[Absolute pixel coordinate data]
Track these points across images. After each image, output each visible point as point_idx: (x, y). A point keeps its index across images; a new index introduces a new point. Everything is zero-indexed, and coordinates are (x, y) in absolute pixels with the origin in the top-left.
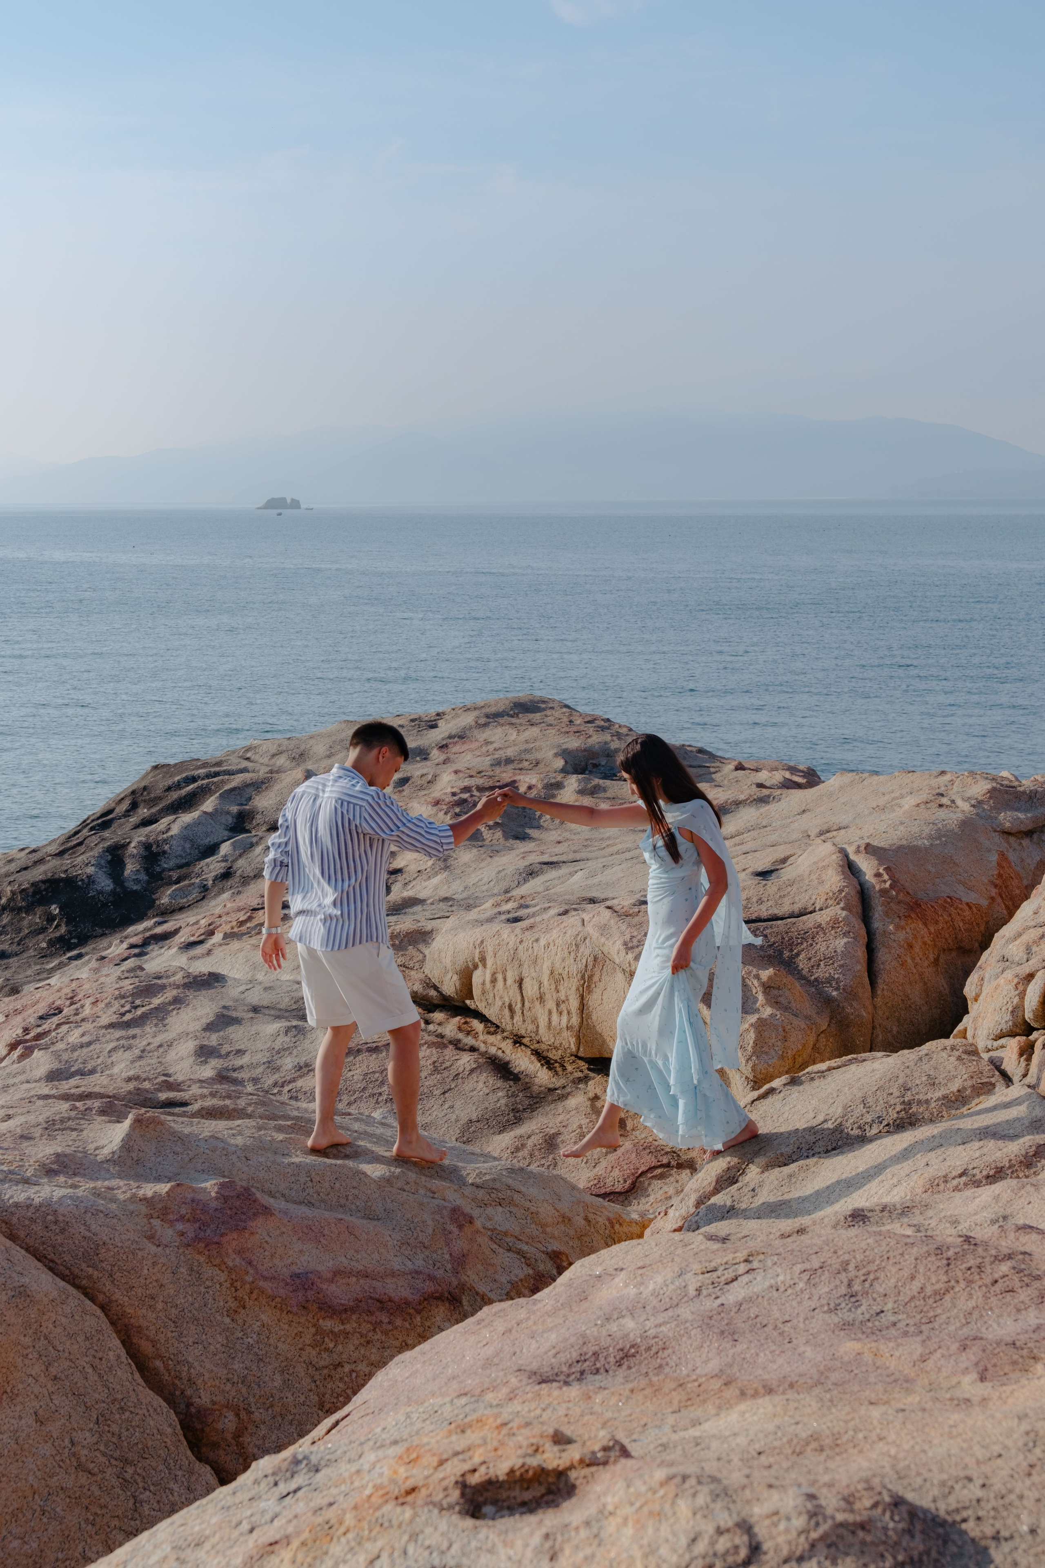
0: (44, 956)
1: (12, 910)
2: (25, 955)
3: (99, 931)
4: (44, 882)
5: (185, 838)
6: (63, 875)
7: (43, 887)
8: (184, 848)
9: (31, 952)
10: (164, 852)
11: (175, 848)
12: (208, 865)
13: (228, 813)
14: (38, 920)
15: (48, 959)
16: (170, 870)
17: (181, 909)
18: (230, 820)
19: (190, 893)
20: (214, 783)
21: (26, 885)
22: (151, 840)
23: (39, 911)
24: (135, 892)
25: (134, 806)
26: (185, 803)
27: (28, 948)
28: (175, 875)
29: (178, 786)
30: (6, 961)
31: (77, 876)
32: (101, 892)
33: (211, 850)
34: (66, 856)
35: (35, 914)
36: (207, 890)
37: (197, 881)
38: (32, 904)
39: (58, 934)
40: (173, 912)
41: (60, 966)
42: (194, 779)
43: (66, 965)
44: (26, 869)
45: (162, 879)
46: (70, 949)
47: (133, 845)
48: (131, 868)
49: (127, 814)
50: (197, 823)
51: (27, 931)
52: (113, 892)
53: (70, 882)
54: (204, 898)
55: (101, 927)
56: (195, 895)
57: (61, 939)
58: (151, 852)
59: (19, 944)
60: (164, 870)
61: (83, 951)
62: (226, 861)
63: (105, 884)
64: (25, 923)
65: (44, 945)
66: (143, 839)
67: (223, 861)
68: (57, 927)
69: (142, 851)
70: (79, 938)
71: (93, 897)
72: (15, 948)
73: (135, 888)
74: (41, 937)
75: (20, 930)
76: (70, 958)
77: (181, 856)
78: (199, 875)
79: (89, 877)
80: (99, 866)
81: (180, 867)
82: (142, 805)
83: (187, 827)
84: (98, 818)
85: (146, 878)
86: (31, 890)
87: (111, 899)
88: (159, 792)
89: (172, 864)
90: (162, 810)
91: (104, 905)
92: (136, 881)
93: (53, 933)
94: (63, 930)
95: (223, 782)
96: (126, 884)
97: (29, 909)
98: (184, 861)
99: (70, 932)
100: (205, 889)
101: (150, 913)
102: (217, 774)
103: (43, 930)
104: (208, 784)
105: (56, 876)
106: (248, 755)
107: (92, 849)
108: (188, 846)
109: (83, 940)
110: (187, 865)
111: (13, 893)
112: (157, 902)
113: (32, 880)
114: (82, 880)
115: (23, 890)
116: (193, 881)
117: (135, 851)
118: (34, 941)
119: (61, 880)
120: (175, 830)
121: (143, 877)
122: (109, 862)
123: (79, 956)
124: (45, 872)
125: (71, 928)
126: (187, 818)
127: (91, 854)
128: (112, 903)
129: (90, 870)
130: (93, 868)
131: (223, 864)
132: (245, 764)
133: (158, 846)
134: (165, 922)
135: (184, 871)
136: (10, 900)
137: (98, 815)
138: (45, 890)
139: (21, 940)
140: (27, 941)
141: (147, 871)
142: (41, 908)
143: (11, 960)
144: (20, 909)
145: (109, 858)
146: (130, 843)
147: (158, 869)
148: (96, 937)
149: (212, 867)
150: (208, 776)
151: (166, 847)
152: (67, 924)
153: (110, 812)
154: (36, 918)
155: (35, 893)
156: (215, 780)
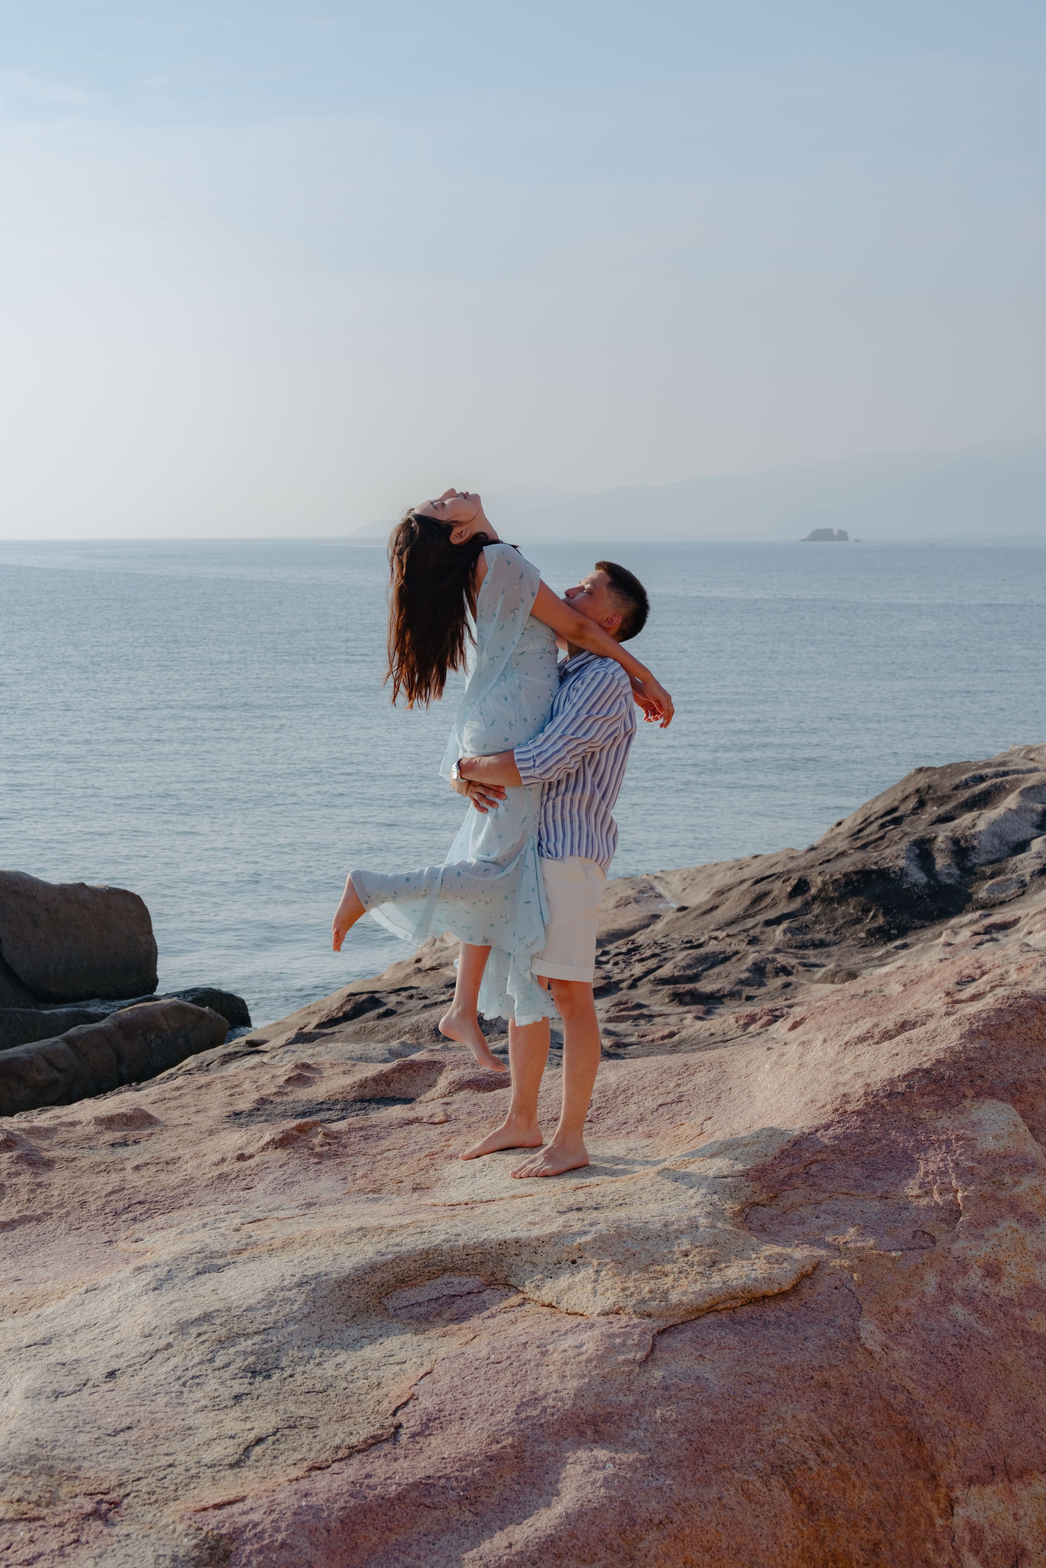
0: (864, 945)
1: (824, 900)
2: (844, 944)
3: (918, 923)
4: (856, 873)
5: (994, 834)
6: (874, 867)
7: (855, 878)
8: (993, 844)
9: (850, 942)
10: (974, 848)
11: (985, 845)
12: (1021, 861)
13: (1033, 810)
14: (852, 911)
15: (869, 949)
16: (981, 865)
17: (1002, 903)
18: (1035, 818)
19: (1008, 888)
20: (1007, 782)
21: (837, 876)
22: (958, 834)
23: (853, 901)
24: (950, 886)
25: (921, 804)
26: (980, 800)
27: (844, 939)
28: (988, 870)
29: (966, 785)
30: (826, 949)
31: (889, 868)
32: (915, 885)
33: (1022, 846)
34: (869, 849)
35: (849, 905)
36: (1025, 885)
37: (1014, 876)
38: (845, 894)
39: (876, 925)
40: (993, 906)
41: (888, 954)
42: (982, 779)
43: (894, 954)
44: (828, 861)
45: (975, 874)
46: (891, 939)
47: (940, 839)
48: (941, 862)
49: (915, 811)
50: (1004, 819)
51: (842, 921)
52: (928, 885)
53: (882, 874)
54: (1024, 893)
55: (920, 919)
56: (1013, 890)
57: (880, 929)
58: (960, 848)
59: (835, 934)
60: (975, 865)
61: (908, 940)
62: (1041, 857)
63: (918, 876)
64: (839, 913)
65: (862, 935)
66: (950, 834)
67: (1037, 857)
68: (874, 917)
69: (950, 845)
70: (898, 929)
71: (908, 889)
72: (831, 937)
73: (949, 882)
74: (858, 927)
75: (834, 920)
76: (896, 948)
77: (991, 852)
78: (1013, 872)
79: (902, 869)
80: (907, 858)
81: (992, 862)
82: (930, 804)
83: (994, 823)
84: (882, 816)
85: (958, 872)
86: (843, 881)
87: (926, 891)
88: (946, 791)
89: (982, 859)
90: (956, 808)
91: (920, 897)
92: (950, 875)
93: (869, 923)
94: (881, 920)
95: (1017, 780)
96: (939, 878)
97: (842, 899)
98: (994, 857)
99: (888, 923)
100: (1023, 884)
101: (968, 906)
102: (1006, 774)
103: (858, 921)
104: (1002, 783)
105: (867, 868)
106: (1032, 756)
107: (896, 843)
108: (996, 842)
109: (903, 931)
110: (999, 860)
111: (824, 883)
112: (975, 896)
113: (843, 871)
114: (895, 872)
115: (836, 880)
116: (1008, 876)
117: (943, 846)
118: (852, 930)
119: (872, 872)
120: (982, 826)
121: (955, 871)
122: (917, 856)
123: (905, 946)
124: (854, 864)
125: (888, 918)
126: (991, 814)
127: (899, 847)
128: (929, 896)
129: (902, 863)
130: (904, 861)
131: (1038, 861)
132: (1032, 765)
133: (966, 841)
134: (990, 915)
135: (997, 866)
136: (820, 890)
137: (882, 812)
138: (858, 881)
139: (837, 930)
140: (844, 930)
141: (958, 865)
142: (855, 899)
143: (831, 949)
144: (832, 900)
145: (917, 851)
146: (936, 837)
147: (969, 864)
148: (916, 928)
149: (1026, 863)
150: (997, 775)
151: (975, 843)
152: (885, 915)
153: (894, 810)
154: (851, 908)
155: (847, 884)
156: (1009, 778)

Directions for this task -> Could you rewrite everything from the start of the rows down to the line "44: (26, 869)", putting "upper-left" in place of "top-left", changing nothing else and leaving the pictures out?

Output for this task ->
Track these points across images. After each image, output each visible point as point_idx: (x, y). A point keeps its index across images; a new index introduces a new point. Everything is zero-indexed, and coordinates are (x, y) in absolute pixels with the origin in the upper-left.
0: (44, 956)
1: (12, 910)
2: (25, 955)
3: (99, 931)
4: (44, 882)
5: (185, 838)
6: (63, 875)
7: (43, 887)
8: (184, 848)
9: (31, 952)
10: (164, 852)
11: (175, 848)
12: (208, 865)
13: (228, 813)
14: (38, 920)
15: (48, 959)
16: (170, 870)
17: (181, 909)
18: (230, 820)
19: (190, 893)
20: (214, 783)
21: (26, 885)
22: (151, 840)
23: (39, 911)
24: (135, 892)
25: (134, 806)
26: (185, 803)
27: (28, 948)
28: (175, 875)
29: (178, 786)
30: (6, 961)
31: (77, 876)
32: (101, 892)
33: (211, 850)
34: (66, 856)
35: (35, 914)
36: (207, 890)
37: (197, 881)
38: (32, 904)
39: (58, 934)
40: (173, 912)
41: (60, 966)
42: (194, 779)
43: (66, 965)
44: (26, 869)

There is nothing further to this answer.